**ACTIVITY**
Every line in the records below between the one holding "(at 140.1 120.475))" and the one holding "(at 0 1.345385)", inclusive, is to be set down exactly; all other lines are to be left out.

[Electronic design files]
╔══

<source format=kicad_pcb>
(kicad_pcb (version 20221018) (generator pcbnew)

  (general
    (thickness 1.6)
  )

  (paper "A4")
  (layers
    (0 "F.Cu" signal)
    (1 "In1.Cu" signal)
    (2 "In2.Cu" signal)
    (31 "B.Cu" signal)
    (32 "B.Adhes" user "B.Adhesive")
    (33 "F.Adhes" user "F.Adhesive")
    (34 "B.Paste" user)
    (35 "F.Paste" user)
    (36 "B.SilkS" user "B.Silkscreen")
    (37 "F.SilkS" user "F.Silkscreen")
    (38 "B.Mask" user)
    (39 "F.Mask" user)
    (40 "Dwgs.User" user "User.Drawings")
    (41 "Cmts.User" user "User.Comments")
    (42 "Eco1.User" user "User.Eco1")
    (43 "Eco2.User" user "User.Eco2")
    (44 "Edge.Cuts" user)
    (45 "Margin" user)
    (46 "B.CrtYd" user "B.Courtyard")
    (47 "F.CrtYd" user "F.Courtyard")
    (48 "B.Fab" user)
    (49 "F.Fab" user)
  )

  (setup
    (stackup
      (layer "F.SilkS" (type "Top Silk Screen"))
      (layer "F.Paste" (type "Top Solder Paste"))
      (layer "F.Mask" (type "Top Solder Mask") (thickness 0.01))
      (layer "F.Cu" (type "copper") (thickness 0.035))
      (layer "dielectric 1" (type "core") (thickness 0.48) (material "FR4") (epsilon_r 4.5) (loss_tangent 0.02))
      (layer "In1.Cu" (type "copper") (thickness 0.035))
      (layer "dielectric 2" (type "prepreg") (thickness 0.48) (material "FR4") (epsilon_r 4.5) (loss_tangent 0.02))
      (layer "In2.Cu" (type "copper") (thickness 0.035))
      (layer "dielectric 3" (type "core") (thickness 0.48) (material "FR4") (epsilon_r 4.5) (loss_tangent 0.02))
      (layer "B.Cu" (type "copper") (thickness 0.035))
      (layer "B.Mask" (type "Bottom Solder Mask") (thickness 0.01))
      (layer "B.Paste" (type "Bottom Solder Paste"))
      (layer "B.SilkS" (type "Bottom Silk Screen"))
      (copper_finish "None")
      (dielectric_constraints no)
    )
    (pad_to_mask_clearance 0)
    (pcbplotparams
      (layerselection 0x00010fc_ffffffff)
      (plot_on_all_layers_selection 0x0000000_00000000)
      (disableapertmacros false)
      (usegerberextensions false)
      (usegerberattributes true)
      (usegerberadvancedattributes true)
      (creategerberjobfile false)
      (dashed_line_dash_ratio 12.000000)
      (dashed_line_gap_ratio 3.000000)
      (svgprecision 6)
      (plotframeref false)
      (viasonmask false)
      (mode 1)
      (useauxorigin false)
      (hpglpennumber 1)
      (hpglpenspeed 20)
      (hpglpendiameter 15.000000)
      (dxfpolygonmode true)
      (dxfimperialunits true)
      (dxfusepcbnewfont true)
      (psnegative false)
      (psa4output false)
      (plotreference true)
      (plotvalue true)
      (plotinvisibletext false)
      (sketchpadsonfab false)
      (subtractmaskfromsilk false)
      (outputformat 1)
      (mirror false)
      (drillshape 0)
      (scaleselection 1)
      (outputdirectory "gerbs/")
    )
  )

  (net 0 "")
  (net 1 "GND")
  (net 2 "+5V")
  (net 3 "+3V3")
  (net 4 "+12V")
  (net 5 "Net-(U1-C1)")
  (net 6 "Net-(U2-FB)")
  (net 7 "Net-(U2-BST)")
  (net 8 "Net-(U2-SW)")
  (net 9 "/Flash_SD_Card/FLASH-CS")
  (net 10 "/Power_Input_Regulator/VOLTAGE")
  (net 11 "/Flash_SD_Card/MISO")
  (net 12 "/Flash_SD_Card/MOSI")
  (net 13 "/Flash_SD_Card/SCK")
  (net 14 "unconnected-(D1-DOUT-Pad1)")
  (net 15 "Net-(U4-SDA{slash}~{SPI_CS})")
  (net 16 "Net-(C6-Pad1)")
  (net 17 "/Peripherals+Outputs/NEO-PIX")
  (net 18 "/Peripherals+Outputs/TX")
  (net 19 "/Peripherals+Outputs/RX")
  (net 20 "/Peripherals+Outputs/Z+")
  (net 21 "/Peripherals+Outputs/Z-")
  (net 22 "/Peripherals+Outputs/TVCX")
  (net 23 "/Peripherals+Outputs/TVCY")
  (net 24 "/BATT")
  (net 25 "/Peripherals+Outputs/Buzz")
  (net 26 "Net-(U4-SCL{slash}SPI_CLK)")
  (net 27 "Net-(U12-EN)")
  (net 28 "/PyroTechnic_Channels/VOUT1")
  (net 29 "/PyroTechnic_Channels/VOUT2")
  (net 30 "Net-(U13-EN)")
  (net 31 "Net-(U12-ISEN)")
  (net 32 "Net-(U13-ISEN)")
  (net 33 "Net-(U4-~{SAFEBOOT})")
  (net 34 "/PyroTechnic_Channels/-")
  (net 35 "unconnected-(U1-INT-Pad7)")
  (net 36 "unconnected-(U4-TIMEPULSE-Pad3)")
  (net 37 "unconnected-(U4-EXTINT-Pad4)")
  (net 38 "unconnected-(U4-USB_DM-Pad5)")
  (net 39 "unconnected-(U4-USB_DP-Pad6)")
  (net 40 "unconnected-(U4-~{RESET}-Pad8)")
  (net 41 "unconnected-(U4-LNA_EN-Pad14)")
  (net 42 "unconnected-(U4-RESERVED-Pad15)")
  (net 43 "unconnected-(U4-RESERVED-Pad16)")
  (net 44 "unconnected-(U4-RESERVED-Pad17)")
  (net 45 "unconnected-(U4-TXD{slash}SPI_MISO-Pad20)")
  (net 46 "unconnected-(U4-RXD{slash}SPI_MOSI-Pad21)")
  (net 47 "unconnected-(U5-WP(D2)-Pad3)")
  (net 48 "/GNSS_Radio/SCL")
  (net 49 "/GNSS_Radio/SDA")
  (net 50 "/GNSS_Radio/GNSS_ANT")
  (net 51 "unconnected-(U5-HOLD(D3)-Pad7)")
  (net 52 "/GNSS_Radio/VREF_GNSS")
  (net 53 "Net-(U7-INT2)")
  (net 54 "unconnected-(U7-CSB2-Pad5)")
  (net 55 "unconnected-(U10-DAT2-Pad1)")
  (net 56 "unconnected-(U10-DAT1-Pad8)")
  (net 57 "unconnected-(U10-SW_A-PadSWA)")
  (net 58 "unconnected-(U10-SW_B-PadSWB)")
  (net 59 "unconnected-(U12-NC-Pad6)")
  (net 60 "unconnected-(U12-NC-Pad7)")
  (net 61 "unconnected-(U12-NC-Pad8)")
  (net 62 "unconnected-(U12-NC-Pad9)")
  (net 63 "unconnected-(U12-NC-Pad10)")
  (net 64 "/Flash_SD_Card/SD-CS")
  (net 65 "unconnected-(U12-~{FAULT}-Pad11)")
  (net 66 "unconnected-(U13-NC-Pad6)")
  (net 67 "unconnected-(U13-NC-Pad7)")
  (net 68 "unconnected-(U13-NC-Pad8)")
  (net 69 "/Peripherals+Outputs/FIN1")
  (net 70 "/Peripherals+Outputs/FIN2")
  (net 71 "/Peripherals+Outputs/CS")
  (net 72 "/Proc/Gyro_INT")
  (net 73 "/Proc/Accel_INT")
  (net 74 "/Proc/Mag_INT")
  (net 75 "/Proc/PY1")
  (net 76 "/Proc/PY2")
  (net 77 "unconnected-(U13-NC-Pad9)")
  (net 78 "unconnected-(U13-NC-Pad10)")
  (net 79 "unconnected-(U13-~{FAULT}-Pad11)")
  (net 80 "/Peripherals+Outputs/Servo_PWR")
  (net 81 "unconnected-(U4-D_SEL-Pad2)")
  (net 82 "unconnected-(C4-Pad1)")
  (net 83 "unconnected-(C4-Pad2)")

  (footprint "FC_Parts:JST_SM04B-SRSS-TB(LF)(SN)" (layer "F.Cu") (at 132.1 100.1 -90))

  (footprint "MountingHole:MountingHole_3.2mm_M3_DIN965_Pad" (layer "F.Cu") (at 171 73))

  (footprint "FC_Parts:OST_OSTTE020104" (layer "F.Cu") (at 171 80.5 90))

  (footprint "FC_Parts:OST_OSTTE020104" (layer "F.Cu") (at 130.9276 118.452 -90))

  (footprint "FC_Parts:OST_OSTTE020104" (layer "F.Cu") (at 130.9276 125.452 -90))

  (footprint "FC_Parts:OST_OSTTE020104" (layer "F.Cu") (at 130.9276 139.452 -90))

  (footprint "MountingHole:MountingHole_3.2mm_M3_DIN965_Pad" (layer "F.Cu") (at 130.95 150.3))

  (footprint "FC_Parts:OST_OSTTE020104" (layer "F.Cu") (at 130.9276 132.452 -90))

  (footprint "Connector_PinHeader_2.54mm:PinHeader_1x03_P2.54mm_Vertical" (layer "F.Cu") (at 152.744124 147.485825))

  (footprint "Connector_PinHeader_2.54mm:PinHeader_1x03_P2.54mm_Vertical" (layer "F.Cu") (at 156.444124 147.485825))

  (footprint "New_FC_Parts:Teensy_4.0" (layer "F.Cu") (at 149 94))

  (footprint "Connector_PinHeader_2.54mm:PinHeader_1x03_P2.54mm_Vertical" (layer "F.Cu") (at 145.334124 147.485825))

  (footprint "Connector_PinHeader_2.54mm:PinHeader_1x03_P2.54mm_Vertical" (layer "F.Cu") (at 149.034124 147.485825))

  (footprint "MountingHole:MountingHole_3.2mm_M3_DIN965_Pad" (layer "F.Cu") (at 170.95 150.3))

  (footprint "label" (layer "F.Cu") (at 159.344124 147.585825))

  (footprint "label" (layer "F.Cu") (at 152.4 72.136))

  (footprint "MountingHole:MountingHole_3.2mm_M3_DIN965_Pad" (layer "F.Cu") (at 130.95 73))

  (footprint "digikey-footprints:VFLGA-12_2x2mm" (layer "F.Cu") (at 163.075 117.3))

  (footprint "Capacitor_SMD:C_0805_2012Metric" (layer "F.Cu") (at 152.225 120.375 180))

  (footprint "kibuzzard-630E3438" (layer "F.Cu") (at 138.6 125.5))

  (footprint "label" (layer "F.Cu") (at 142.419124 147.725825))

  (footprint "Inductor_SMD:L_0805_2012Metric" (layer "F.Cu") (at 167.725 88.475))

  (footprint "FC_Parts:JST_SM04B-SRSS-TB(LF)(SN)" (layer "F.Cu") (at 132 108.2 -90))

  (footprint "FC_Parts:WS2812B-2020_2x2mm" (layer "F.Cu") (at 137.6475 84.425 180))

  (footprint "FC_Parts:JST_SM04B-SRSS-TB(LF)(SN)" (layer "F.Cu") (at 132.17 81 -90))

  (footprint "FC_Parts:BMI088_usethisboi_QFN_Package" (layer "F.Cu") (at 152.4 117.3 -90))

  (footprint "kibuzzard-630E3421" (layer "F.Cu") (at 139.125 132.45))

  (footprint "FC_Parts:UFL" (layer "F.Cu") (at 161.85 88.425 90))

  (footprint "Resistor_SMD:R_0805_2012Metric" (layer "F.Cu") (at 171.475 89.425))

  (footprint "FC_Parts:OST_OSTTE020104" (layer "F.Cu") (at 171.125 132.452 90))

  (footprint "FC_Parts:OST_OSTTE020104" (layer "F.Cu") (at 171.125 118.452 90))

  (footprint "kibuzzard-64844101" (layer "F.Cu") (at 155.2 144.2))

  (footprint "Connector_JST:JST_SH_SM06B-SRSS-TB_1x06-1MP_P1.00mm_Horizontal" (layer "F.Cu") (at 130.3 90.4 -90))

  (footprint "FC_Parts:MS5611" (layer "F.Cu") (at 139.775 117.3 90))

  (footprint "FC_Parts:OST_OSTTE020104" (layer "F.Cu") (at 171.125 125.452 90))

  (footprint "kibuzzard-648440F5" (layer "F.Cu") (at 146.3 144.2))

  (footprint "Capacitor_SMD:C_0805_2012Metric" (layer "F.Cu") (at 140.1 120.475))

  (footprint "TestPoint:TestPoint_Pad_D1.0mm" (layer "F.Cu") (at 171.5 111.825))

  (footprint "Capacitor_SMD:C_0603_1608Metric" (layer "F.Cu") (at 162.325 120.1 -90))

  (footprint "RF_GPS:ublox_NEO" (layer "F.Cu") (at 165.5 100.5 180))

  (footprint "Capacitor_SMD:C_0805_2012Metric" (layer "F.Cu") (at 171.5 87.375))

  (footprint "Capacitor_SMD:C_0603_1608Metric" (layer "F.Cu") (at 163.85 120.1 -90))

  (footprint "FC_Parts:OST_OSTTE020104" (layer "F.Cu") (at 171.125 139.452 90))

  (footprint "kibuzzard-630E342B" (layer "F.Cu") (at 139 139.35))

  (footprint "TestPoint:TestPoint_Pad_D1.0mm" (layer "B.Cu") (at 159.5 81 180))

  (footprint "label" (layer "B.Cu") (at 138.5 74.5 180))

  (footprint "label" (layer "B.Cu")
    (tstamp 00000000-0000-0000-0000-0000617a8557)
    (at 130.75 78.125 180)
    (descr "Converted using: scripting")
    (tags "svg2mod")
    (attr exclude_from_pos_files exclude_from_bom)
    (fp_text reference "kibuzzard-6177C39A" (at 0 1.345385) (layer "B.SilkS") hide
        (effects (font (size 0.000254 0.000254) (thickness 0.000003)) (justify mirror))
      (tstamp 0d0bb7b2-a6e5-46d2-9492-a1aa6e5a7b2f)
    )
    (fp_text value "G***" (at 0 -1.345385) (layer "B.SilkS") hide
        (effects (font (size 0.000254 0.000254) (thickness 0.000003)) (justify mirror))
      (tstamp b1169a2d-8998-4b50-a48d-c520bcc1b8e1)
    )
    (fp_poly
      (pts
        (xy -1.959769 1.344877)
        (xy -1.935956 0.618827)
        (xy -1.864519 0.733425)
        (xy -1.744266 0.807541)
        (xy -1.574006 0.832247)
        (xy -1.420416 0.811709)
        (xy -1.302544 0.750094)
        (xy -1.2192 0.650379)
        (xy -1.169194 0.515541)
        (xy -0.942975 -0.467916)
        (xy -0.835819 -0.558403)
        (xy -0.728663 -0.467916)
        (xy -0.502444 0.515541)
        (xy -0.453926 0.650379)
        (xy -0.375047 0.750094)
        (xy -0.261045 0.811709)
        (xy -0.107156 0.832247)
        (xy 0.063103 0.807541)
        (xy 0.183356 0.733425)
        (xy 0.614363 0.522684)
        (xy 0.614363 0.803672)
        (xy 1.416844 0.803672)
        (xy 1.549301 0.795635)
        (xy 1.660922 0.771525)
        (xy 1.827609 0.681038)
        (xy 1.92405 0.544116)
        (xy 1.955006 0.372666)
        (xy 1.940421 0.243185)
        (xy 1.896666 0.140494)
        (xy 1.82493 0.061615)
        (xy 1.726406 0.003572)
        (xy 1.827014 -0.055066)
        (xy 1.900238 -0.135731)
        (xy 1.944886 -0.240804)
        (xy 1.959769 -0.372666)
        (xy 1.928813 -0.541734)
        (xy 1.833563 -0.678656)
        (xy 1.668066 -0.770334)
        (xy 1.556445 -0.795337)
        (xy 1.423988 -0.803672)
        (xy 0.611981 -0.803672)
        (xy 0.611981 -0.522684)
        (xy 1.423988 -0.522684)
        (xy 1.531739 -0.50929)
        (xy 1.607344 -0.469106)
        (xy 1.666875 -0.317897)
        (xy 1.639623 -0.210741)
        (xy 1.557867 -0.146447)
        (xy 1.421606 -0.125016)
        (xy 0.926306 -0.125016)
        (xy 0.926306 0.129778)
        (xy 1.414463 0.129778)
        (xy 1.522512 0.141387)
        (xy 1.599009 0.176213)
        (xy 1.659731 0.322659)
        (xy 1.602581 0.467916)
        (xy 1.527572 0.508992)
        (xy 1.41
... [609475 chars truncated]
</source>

╚══
╔══

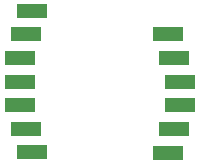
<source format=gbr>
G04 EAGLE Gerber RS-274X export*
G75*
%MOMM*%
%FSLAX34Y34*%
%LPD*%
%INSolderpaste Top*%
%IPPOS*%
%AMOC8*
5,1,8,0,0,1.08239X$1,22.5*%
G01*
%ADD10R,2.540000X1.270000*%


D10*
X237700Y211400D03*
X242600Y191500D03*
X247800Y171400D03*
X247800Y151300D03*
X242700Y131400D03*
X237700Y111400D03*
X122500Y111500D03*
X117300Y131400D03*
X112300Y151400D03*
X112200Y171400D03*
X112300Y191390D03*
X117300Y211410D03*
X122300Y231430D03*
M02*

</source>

╚══

**RESULT OF THE EXERCISE**
  (footprint "Capacitor_SMD:C_0805_2012Metric" (layer "F.Cu") (at 140.1 120.475))

  (footprint "TestPoint:TestPoint_Pad_D1.0mm" (layer "F.Cu") (at 171.5 111.825))

  (footprint "Capacitor_SMD:C_0603_1608Metric" (layer "F.Cu") (at 162.325 120.1 -90))

  (footprint "RF_GPS:ublox_NEO" (layer "F.Cu") (at 165.5 100.5 180))

  (footprint "Capacitor_SMD:C_0805_2012Metric" (layer "F.Cu") (at 171.5 87.375))

  (footprint "Capacitor_SMD:C_0603_1608Metric" (layer "F.Cu") (at 163.85 120.1 -90))

  (footprint "FC_Parts:OST_OSTTE020104" (layer "F.Cu") (at 171.125 139.452 90))

  (footprint "kibuzzard-630E342B" (layer "F.Cu") (at 139 139.35))

  (footprint "TestPoint:TestPoint_Pad_D1.0mm" (layer "B.Cu") (at 159.5 81 180))

  (footprint "label" (layer "B.Cu") (at 138.5 74.5 180))

  (footprint "label" (layer "B.Cu")
    (tstamp 00000000-0000-0000-0000-0000617a8557)
    (at 130.75 78.125 180)
    (descr "Converted using: scripting")
    (tags "svg2mod")
    (attr exclude_from_pos_files exclude_from_bom)
    (fp_text reference "kibuzzard-6177C39A" (at 0 1.345385) (layer "B.SilkS") hide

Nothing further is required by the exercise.